A partir de hoje, nos domingos, o Blog L&PM publicará um verbete da nova Enciclopédia dos Quadrinhos“, de Goida e André Kleinert. O verbete de hoje é GUIDO CREPAX:

“Em grande parte foi graças ao trabalho de Guido Crepax que as histórias em quadrinhos passaram a ser consideradas como a Nona Arte”. Frase do estudioso Marco Giovannini, que de certa maneira sintetiza a enorme importância desse desenhista e criador milanês, um dos mais importantes nomes dos comics pós-guerra. Depois de graduar-se em Arquitetura, Guido resolveu seguir a carreira artística de ilustrador, em Tempo médico (1958). Embora tivesse tentado os quadrinhos ainda adolescente, foi só mesmo em 1965, quando Giovanni Gardini criou a revista Linus, que Crepax fez sua estreia numa narrativa chamada La Curva di Lesme. O personagem principal era Philip Rembrandt, um crítico de arte e criminologista, cujos poderes concretizavam-se numa figura conhecida pelo nome de Neutron. A permanência de Neutron/Philip durou pouco. Em viagem à Itália, Rembrandt era recebido no aeroporto de Milão, pela Signorina Valentina Rosseli, uma fotógrafa que logo se torna sua amiga íntima.
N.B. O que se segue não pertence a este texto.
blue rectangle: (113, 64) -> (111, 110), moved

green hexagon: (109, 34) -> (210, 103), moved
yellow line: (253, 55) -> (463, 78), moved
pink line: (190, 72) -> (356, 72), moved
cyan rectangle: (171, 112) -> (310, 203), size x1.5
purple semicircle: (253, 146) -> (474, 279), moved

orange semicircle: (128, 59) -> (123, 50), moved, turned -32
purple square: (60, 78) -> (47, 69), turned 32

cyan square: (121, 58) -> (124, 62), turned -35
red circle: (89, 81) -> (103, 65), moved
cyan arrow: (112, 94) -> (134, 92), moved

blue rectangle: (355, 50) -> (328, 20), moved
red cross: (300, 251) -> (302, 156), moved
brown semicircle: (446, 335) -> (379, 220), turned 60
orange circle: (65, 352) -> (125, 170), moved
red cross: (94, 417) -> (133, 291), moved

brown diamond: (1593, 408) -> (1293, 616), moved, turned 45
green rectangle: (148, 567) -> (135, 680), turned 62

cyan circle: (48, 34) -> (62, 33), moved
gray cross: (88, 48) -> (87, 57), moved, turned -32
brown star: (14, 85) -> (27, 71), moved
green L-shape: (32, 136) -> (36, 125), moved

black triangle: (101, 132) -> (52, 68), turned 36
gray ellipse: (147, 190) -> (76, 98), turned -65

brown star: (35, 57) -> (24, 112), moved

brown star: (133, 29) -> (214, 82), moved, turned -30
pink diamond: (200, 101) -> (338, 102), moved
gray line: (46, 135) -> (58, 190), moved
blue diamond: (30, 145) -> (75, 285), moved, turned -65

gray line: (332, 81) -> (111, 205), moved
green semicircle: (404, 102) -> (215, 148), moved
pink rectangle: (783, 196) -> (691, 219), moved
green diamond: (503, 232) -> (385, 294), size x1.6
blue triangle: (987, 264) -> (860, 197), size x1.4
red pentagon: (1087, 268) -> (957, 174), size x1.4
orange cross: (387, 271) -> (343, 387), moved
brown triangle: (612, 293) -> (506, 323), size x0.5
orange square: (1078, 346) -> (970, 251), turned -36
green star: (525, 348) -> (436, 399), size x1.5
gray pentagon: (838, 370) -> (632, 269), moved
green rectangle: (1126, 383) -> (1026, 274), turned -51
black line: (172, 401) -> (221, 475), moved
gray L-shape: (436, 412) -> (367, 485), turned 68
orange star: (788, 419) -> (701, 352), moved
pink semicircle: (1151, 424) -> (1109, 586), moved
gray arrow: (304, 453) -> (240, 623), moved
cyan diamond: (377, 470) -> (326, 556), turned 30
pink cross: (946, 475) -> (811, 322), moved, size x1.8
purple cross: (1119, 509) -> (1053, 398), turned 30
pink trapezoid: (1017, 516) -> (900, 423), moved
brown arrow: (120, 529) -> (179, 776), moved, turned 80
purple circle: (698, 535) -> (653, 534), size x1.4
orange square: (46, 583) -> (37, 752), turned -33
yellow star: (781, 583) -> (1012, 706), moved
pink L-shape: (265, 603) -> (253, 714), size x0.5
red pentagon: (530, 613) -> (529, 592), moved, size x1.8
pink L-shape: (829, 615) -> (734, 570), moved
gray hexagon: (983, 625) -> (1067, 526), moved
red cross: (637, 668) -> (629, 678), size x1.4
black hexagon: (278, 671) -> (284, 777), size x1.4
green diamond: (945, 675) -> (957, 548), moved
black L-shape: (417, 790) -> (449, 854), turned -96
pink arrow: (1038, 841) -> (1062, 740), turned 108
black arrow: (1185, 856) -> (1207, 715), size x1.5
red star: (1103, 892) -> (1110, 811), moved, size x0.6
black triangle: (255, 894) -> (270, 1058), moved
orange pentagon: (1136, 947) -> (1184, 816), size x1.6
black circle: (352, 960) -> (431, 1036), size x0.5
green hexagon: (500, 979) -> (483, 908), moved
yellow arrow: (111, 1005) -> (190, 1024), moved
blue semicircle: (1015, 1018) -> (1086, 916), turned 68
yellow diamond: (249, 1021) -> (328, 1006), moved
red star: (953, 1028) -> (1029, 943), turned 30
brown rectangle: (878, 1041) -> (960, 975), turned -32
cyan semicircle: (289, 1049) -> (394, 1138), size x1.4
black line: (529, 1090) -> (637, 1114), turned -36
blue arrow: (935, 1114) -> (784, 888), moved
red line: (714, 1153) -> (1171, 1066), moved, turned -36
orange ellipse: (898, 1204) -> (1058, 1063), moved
Valentina, feita à imagem e semelhança de Elisa Crepax (a mulher de Guido) e também a atriz do cinema mudo norte-americano, Louise Brooks, aos poucos foi tomando conta da série “Neutron”. Posteriormente, Philip, casado com ela, acabou sempre um personagem subalterno. Com o correr do tempo, Crepax abandonou em Valentina as histórias convencionais. Preferiu desenhar, numa complexa diagramação de páginas, buscando detalhes em primeiríssimos planos (como montagem cinematográfica), os sonhos, as lembranças e as divagações de sua heroína. Isso garantiu para os quadrinhos modernos as mais maravilhosas narrativas ambientadas no terreno da subjetividade erótico-psicológica. Valentina, antes mesmo do final da década de 60, já era um sucesso internacional, tornando pequena outra heroína sexy que havia surgido quase junto, Barbarella de Jean Claude Forest. Hoje com quase duas mil páginas, Valentina continua fascinando os leitores do mundo inteiro e suas histórias, além das características assinaladas, tem uma certa cronologia familiar. Valentina tem um filho, Mattia, que já é adolescente.

Nos anos 80, a L&PM Editores publicava Valentina, de Guido Crepax

Crepax, entretanto, tinha uma capacidade muito maior do que a limitação ao sucesso de Valentina. Criou outras figuras femininas notáveis – Bianca, Anita – e realizou versões de clássicos da literatura fantástica, como Drácula, de Bram Stoker, e O médico e o monstro, de Stevenson. Fez também adaptações de obras eróticas como A história de O e Emmanuelle. E arranjou tempo para dar sua contribuição à Larousse, em obras como “A Descoberta do Mundo” (mais de mil páginas, junto com Battaglia, Toppi, Sio, Manara e outros) e “A História da China”. Até o fim de seus dias, Crepax morou em Milão, sempre em companhia de Elisa e os três filhos do casal. Seu grafismo inconfundível certamente influenciou muitos jovens a seguirem a carreira de quadrinistas. Isso sem falarmos nos adultos, que descobriram em Crepax quadrinhos para gente grande. Além dos álbuns acima citados, Crepax trabalhou para a série “Um Homem, Uma Aventura”, nos títulos Harlem Blues e Rússia em chamas, não publicados no Brasil. Igualmente inéditos ficaram os álbuns Poe (1979), reunião de histórias baseadas nos escritos de Allan Poe; Lanterna mágica (1981), histórias sem balões com texto; As viagens de Bianca (1991); e The Turn of The Screw (Eurotica, 1995), baseado num original de Henry James. Traduzido para o Brasil tivemos A Vênus das peles (Opera Erótica/Martins Fontes, 1984), versão da obra de Leopold Sacher Masoch. Para uma leitura crítica mais abrangente, sugerimos o álbum de Marco Aurélio Luchetti, Desnudando Valentina (Opera Graphica, 2005).